Bengaluru: Food tech start-up Dazo has decided to shut shop barely a year after it started operations, signalling the end of a bull run for food tech businesses. The company, which was initially called Tapcibo, used to aggregate meals from partner restaurants and took care of last-mile delivery.

The company, floated by Shashaank Shekhar Singhal and Monica Rastogi in October last year, counted among investors Amazon India chief Amit Agarwal, Google India chief Rajan Anandan, Commonfloor’s Sumit Jain, TaxiForSure’s Aprameya Radhakrishna and Alok Goel, the former Freecharge chief executive who recently joined venture capital firm SAIF Partners after Freecharge was bought by Snapdeal.

The company rebranded itself as Dazo and raised an undisclosed amount from these industry executives.

Chief executive Singhal said in a statement that the team has decided to work on a different project.

“As a team, we’ve decided to move over this business and we’ll be working on a new product. I hope we were able to serve you well," said Singhal.

The company had initially started out as an Internet-first kitchen and subsequently pivoted to an aggregator of select restaurants.

Food technology start-ups have attracted ample investor interest of late.

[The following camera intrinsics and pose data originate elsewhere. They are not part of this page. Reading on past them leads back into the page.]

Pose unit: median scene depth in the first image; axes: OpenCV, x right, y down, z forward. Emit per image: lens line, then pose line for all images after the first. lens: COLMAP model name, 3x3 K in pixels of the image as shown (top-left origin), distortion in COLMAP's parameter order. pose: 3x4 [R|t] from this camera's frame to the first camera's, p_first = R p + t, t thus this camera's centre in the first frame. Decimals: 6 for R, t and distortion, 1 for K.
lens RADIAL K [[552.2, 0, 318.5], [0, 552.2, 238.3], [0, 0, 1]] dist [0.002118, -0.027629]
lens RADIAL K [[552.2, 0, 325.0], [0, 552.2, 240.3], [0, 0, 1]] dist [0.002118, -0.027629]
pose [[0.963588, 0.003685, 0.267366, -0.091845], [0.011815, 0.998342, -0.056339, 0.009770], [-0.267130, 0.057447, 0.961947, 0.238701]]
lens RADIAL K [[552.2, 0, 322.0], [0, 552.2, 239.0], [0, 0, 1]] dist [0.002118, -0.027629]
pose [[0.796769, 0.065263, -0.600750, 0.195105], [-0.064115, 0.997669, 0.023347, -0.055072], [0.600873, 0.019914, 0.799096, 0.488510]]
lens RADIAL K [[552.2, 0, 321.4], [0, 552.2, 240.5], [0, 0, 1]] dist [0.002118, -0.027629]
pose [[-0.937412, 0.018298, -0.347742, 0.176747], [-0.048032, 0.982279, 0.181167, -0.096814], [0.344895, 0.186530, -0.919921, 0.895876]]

According to Tracxn, a company which provides data on start-ups, about 467 crore has been invested in the sector in 2015, with Zomato alone accounting for 320 crore.

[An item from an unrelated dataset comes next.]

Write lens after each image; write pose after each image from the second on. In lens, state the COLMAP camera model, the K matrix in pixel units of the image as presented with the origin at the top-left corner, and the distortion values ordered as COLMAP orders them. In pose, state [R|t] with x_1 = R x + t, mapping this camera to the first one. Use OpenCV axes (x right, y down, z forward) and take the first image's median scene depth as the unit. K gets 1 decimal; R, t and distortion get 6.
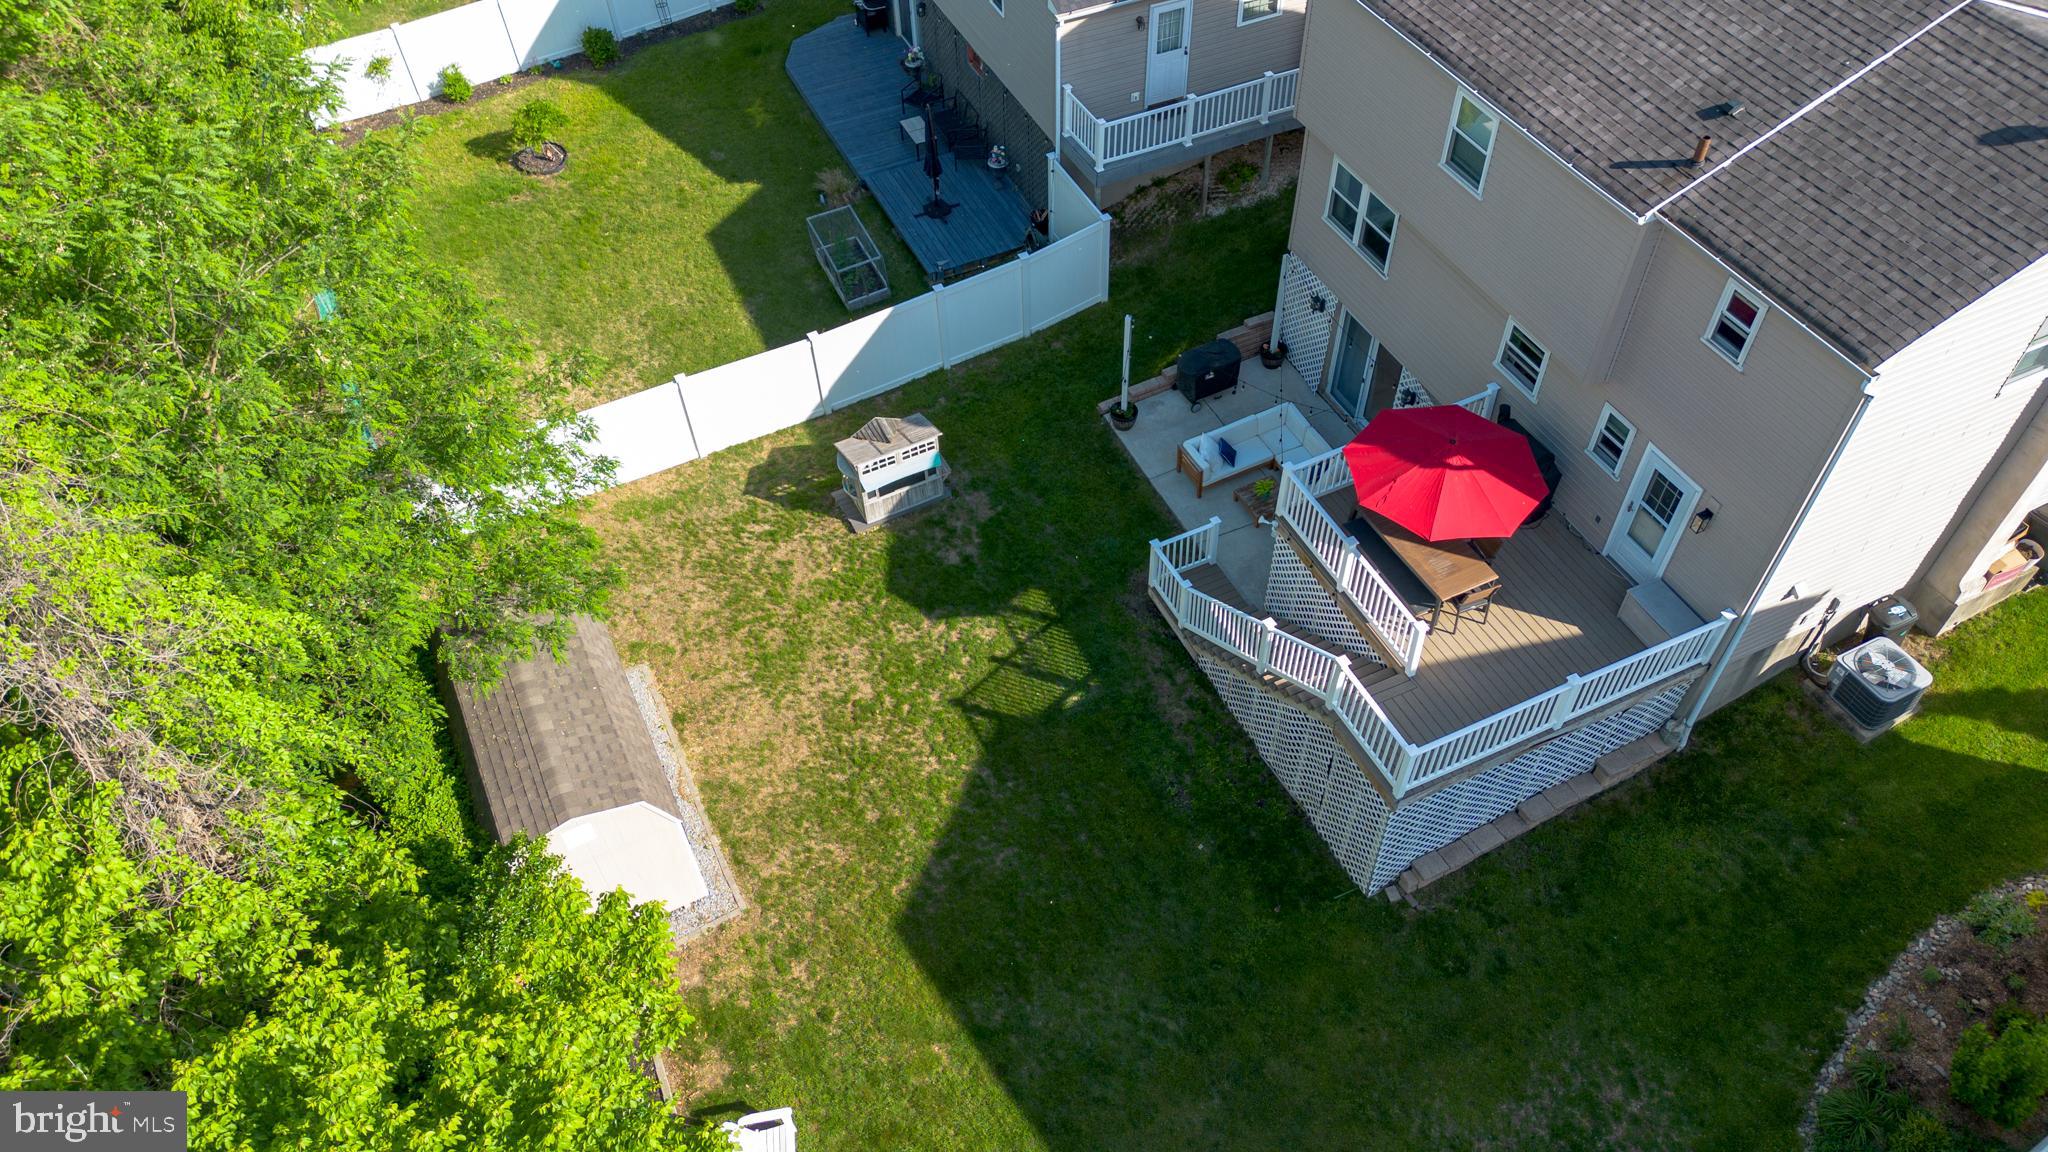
lens RADIAL K [[1383.1, 0, 1024.0], [0, 1383.1, 576.0], [0, 0, 1]] dist [0.034041, -0.002070]
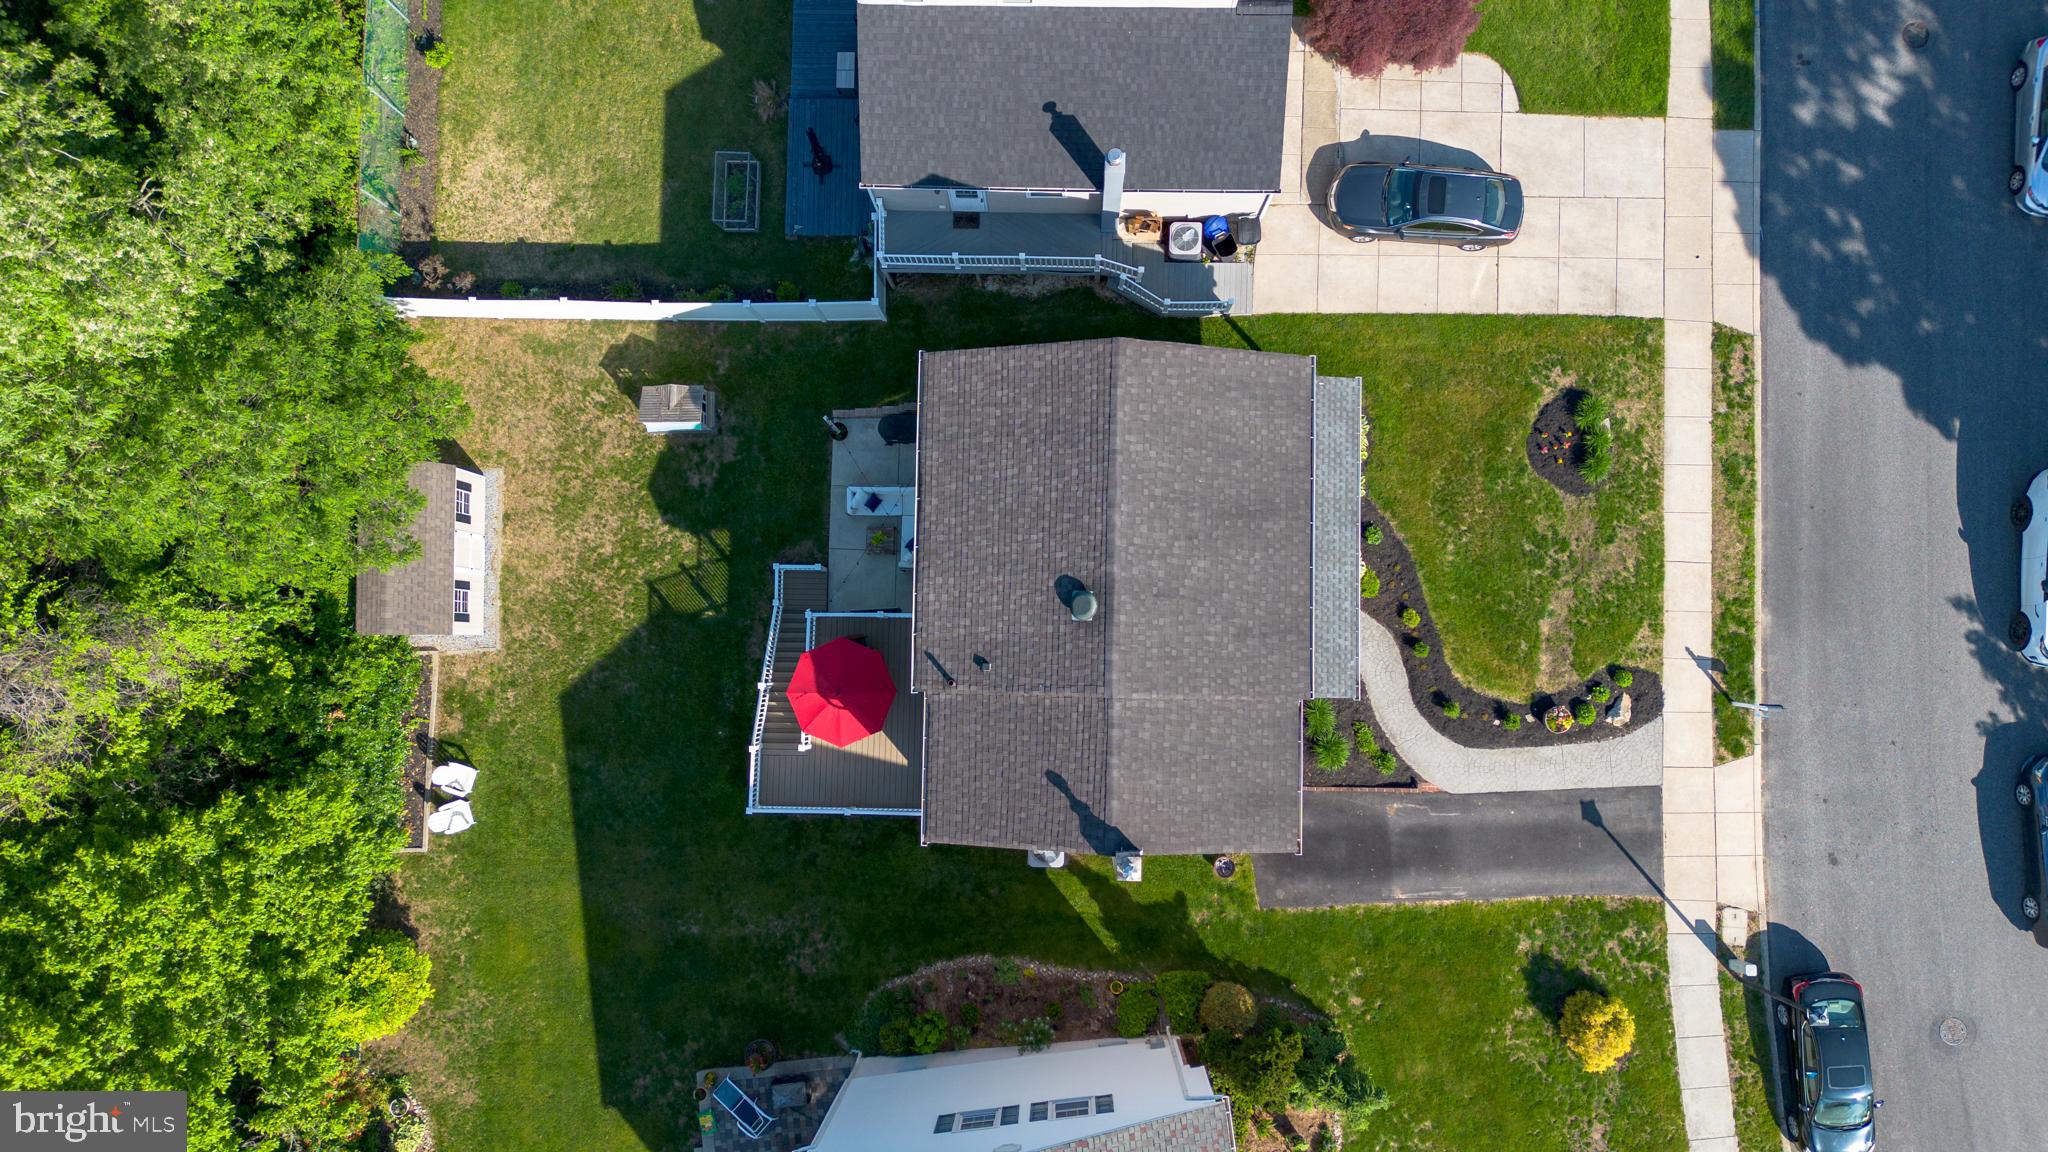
lens RADIAL K [[1445.0, 0, 1024.0], [0, 1445.0, 576.0], [0, 0, 1]] dist [0.003887, 0.043072]
pose [[0.895295, 0.444124, -0.034634, 0.433280], [-0.329249, 0.712079, 0.620112, -1.201170], [0.300069, -0.543780, 0.783749, -0.267619]]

However, the sector has hit a roadblock of late, with investors tightening their purses as the companies continued to burn cash to acquire customers without creating a product differentiation.

For instance, Dazo was competing with companies such as Swiggy, Tinyowl and Zomato, aggregators which have way more restaurants and hence service more orders.

Besides, Internet-first kitchen SpoonJoy is scaling down its operations in Bengaluru and stopped operations in Delhi, The Economic Times newspaper reported last week.